-- begin --

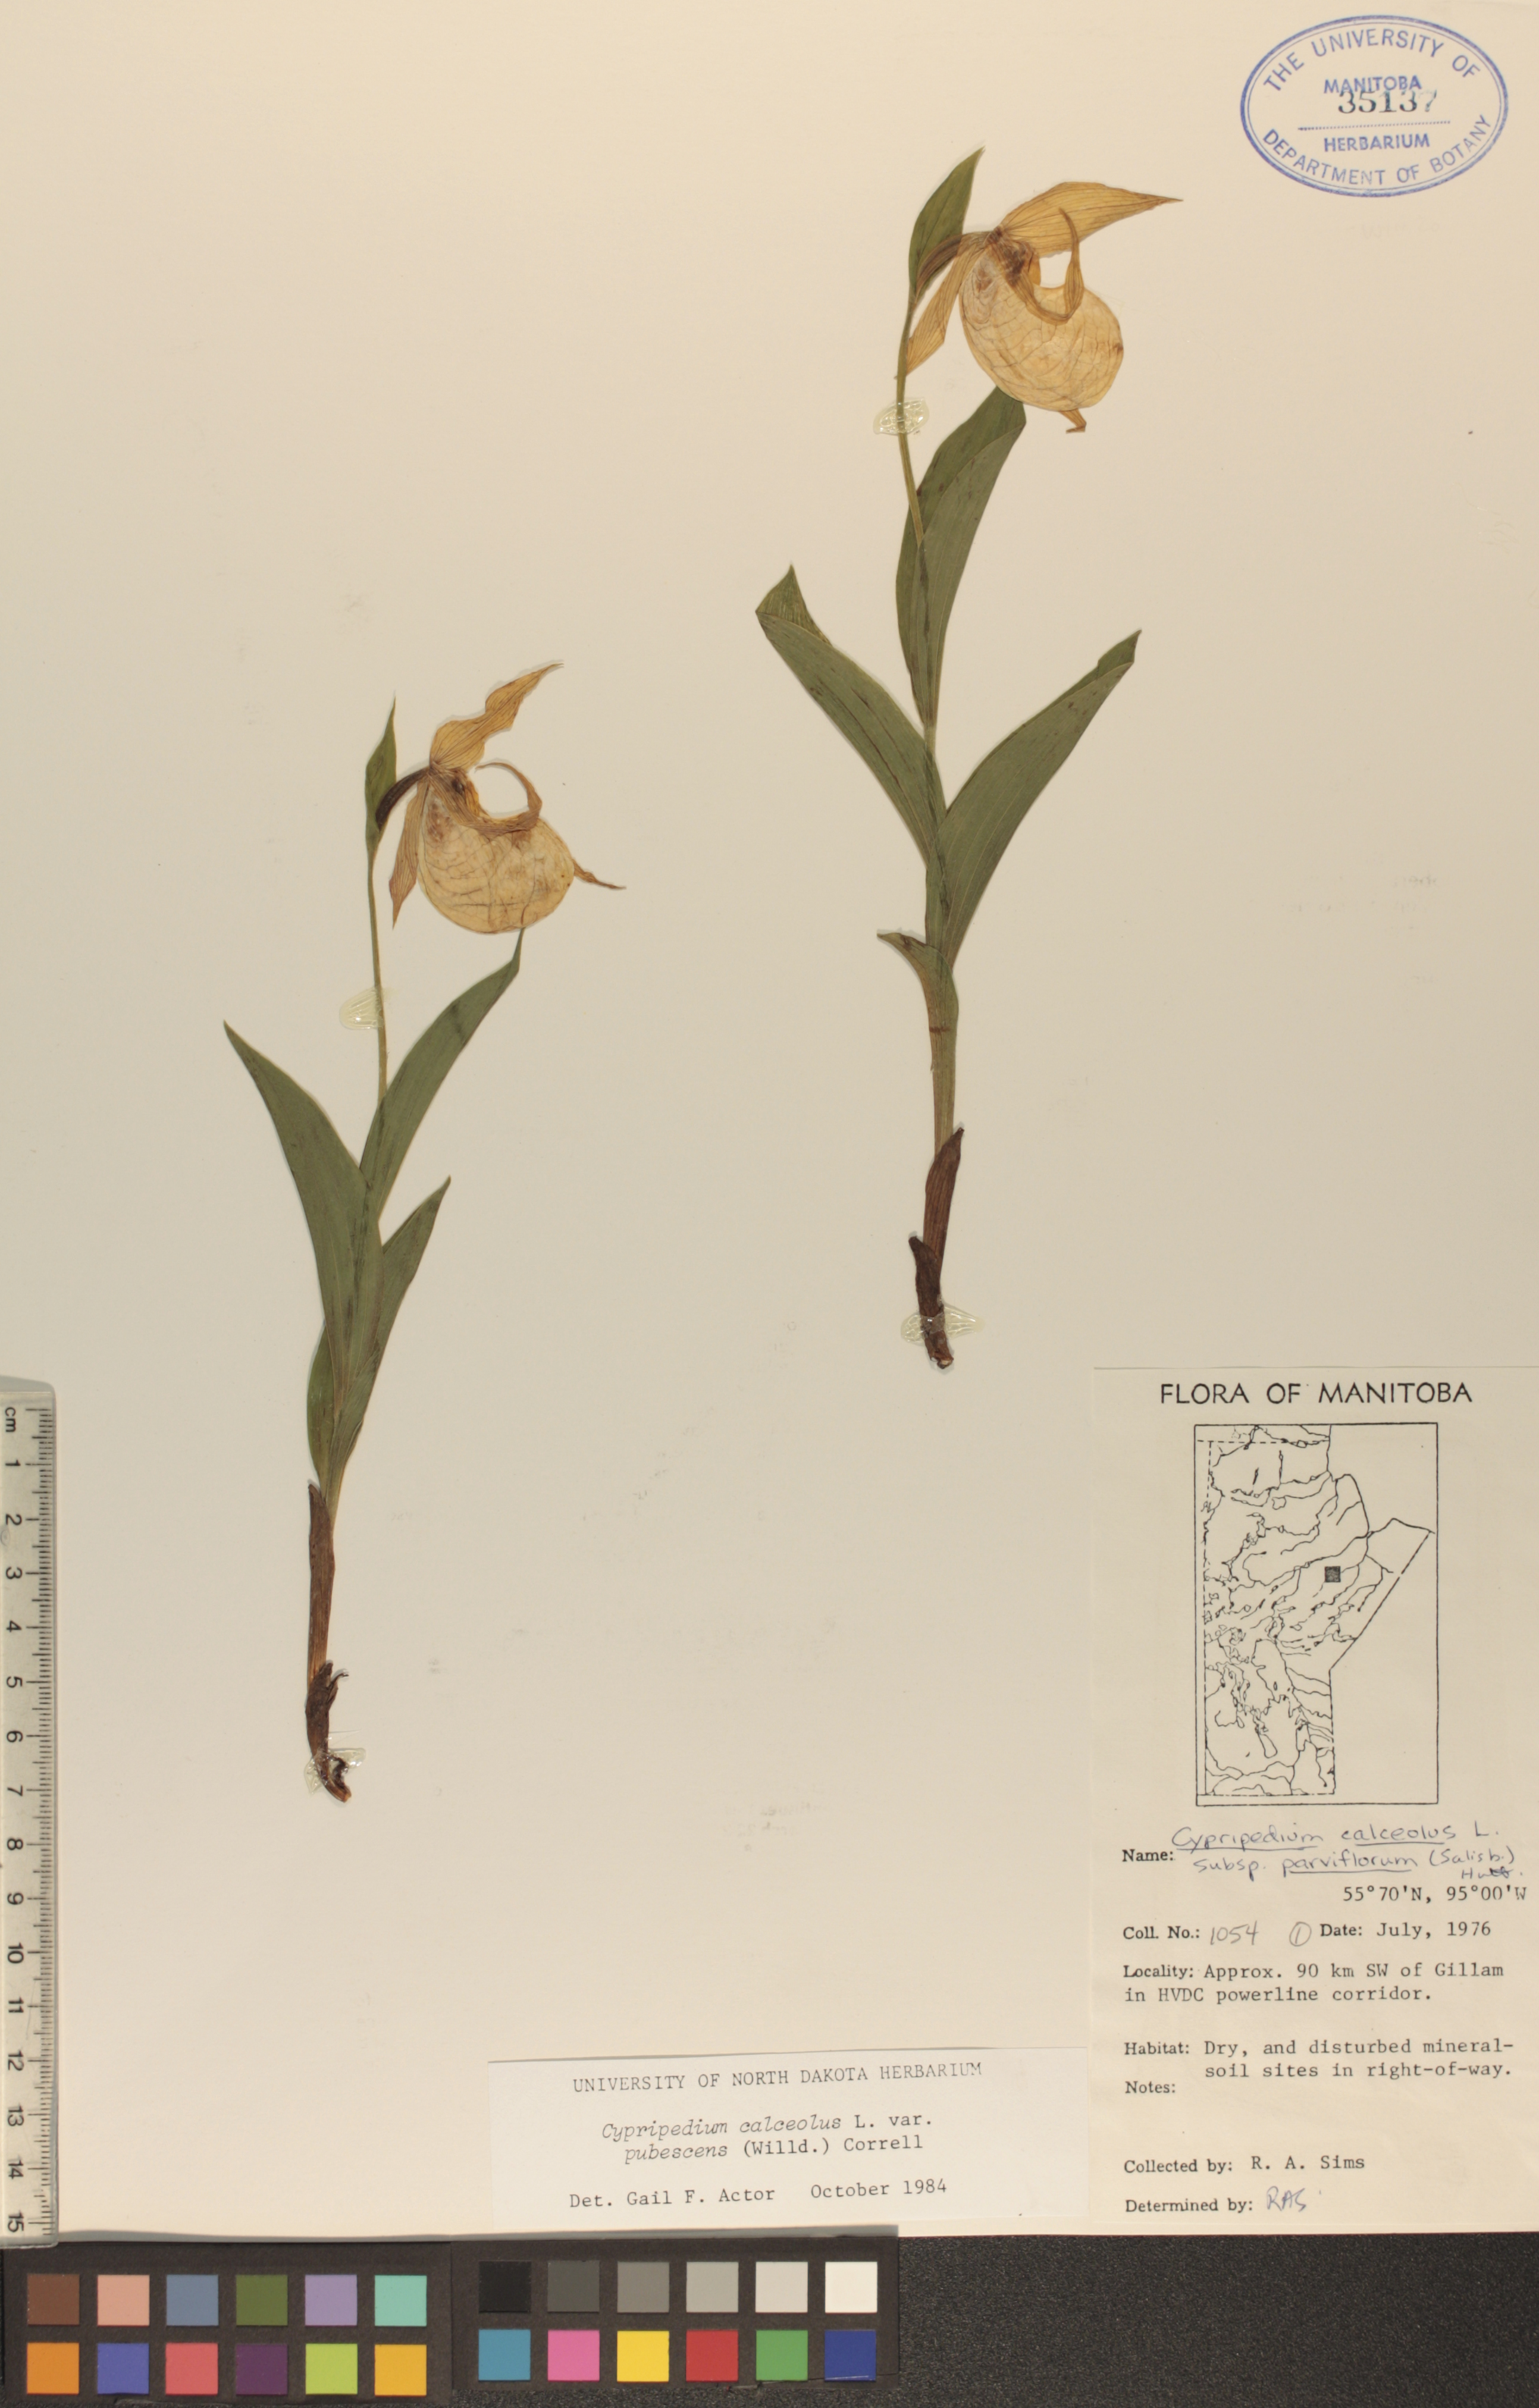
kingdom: Plantae
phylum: Tracheophyta
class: Liliopsida
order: Asparagales
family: Orchidaceae
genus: Cypripedium
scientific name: Cypripedium parviflorum
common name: American yellow lady's-slipper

-- end --

Instructions for the task
Copy every line of text from the items above verbatim, leaving out the pictures.

Answer
kingdom: Plantae
phylum: Tracheophyta
class: Liliopsida
order: Asparagales
family: Orchidaceae
genus: Cypripedium
scientific name: Cypripedium parviflorum
common name: American yellow lady's-slipper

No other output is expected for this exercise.